What you need to do: Lines that contain the string "Stadtführer" are the ones to list; copy all of them from the records.

[Dataset entries]
- Opening Delimiter -

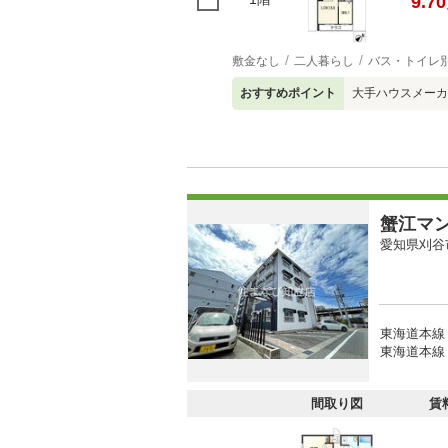
9.70
敷金なし
二人暮らし
バス・トイレ
おすすめポイント
大手ハウスメー
蟹江マ
愛知県刈谷
東海道本線
東海道本線 
間取り図
賃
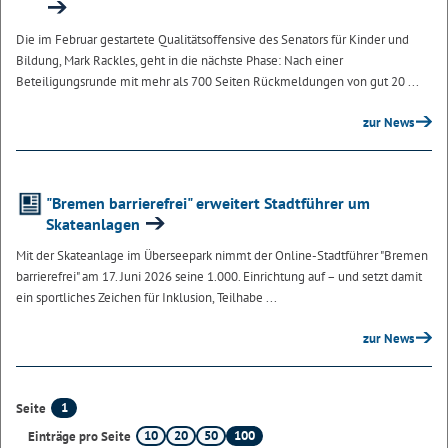
Die im Februar gestartete Qualitätsoffensive des Senators für Kinder und
Bildung, Mark Rackles, geht in die nächste Phase: Nach einer
Beteiligungsrunde mit mehr als 700 Seiten Rückmeldungen von gut 20 ...
zur News
"Bremen barrierefrei" erweitert Stadtführer um
Skateanlagen
Mit der Skateanlage im Überseepark nimmt der Online-Stadtführer "Bremen
barrierefrei" am 17. Juni 2026 seine 1.000. Einrichtung auf – und setzt damit
ein sportliches Zeichen für Inklusion, Teilhabe ...
zur News
1
Seite
10
20
50
100
Einträge pro Seite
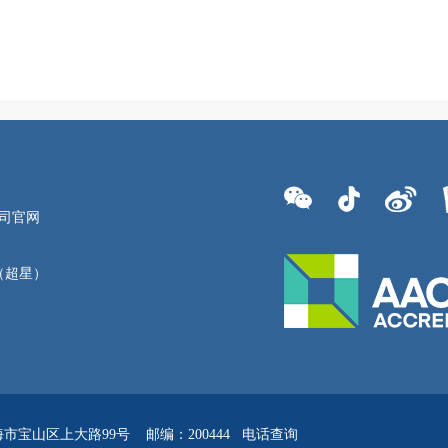
公司官网
（超星）
市宝山区上大路99号 邮编：200444
电话查询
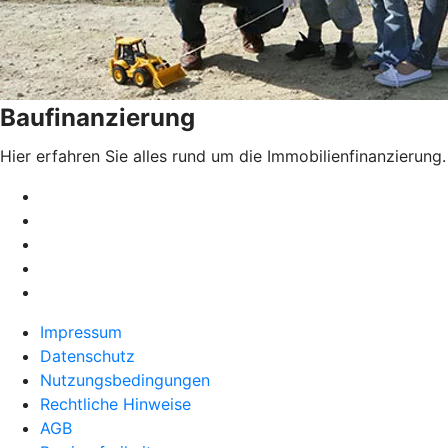
Baufinanzierung
Hier erfahren Sie alles rund um die Immobilienfinanzierung.
Impressum
Datenschutz
Nutzungsbedingungen
Rechtliche Hinweise
AGB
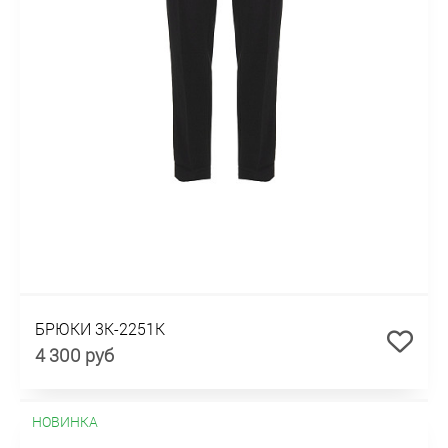
БРЮКИ 3К-2251К
4 300 руб
НОВИНКА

- Closing Delimiter -

Response:
"Bremen barrierefrei" erweitert Stadtführer um
Mit der Skateanlage im Überseepark nimmt der Online-Stadtführer "Bremen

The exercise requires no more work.